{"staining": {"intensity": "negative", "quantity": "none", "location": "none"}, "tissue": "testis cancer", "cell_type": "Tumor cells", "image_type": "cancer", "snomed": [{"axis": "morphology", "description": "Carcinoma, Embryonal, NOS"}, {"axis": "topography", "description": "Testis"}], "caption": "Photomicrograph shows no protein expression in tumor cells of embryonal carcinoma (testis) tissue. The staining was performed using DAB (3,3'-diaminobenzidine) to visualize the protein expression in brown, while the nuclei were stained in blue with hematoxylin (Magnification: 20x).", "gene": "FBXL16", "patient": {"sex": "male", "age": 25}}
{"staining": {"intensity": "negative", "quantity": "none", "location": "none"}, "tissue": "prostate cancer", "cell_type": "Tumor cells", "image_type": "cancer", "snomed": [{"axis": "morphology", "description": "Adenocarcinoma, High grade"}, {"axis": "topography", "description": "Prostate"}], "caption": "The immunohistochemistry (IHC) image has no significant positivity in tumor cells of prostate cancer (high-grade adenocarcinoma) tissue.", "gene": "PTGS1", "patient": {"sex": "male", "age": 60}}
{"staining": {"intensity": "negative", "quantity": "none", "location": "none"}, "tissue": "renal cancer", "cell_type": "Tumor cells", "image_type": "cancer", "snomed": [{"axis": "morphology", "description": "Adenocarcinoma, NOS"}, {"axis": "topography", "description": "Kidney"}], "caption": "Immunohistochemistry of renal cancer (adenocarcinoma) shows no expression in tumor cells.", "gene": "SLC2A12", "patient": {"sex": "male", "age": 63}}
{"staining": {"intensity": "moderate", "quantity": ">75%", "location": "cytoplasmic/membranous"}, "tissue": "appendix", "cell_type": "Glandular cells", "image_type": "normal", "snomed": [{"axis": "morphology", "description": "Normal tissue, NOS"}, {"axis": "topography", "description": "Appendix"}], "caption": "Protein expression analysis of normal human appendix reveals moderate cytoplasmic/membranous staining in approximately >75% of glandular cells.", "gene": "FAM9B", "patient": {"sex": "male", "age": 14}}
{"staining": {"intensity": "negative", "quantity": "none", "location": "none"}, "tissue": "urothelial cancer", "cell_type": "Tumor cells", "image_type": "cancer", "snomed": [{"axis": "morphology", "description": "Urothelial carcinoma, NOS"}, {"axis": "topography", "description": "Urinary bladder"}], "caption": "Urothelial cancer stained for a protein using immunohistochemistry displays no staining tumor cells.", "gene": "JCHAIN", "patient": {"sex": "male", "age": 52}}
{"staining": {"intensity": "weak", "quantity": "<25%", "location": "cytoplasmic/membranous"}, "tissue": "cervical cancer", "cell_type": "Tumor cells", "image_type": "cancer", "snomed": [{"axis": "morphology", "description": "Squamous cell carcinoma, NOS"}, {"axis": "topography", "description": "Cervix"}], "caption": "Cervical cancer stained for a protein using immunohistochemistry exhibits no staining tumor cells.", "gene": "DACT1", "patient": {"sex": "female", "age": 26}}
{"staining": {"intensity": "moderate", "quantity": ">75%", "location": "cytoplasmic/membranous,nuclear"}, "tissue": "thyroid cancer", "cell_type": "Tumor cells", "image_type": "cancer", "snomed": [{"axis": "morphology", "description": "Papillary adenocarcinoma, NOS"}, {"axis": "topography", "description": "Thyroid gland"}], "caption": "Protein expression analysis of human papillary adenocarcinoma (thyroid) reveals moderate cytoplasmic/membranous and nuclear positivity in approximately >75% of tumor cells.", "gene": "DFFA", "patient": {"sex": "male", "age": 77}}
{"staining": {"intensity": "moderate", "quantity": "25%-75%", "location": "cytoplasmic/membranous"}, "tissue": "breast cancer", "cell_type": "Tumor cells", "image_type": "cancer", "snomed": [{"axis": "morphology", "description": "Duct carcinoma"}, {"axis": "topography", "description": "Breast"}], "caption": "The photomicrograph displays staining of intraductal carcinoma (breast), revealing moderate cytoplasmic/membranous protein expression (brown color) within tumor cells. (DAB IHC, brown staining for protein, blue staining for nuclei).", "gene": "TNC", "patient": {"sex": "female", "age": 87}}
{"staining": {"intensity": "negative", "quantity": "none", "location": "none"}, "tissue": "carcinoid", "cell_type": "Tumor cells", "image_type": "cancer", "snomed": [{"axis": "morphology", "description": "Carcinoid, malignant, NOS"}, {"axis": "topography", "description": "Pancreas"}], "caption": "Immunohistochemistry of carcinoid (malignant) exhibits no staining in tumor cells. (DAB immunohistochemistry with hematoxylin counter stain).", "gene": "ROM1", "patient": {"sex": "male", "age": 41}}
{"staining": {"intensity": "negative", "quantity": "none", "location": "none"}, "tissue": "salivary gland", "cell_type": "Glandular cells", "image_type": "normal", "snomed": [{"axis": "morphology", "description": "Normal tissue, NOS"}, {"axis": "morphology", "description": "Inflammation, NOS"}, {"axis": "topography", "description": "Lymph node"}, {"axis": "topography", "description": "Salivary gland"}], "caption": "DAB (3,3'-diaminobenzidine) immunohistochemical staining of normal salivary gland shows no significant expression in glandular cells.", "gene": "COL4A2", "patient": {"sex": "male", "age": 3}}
▬▬▬▬▬▬
Everything above from the line with "analysis of human" to the line with "photomicrograph displays staining", both included, must be repeated exactly, and nothing outside that range.

{"staining": {"intensity": "moderate", "quantity": ">75%", "location": "cytoplasmic/membranous,nuclear"}, "tissue": "thyroid cancer", "cell_type": "Tumor cells", "image_type": "cancer", "snomed": [{"axis": "morphology", "description": "Papillary adenocarcinoma, NOS"}, {"axis": "topography", "description": "Thyroid gland"}], "caption": "Protein expression analysis of human papillary adenocarcinoma (thyroid) reveals moderate cytoplasmic/membranous and nuclear positivity in approximately >75% of tumor cells.", "gene": "DFFA", "patient": {"sex": "male", "age": 77}}
{"staining": {"intensity": "moderate", "quantity": "25%-75%", "location": "cytoplasmic/membranous"}, "tissue": "breast cancer", "cell_type": "Tumor cells", "image_type": "cancer", "snomed": [{"axis": "morphology", "description": "Duct carcinoma"}, {"axis": "topography", "description": "Breast"}], "caption": "The photomicrograph displays staining of intraductal carcinoma (breast), revealing moderate cytoplasmic/membranous protein expression (brown color) within tumor cells. (DAB IHC, brown staining for protein, blue staining for nuclei).", "gene": "TNC", "patient": {"sex": "female", "age": 87}}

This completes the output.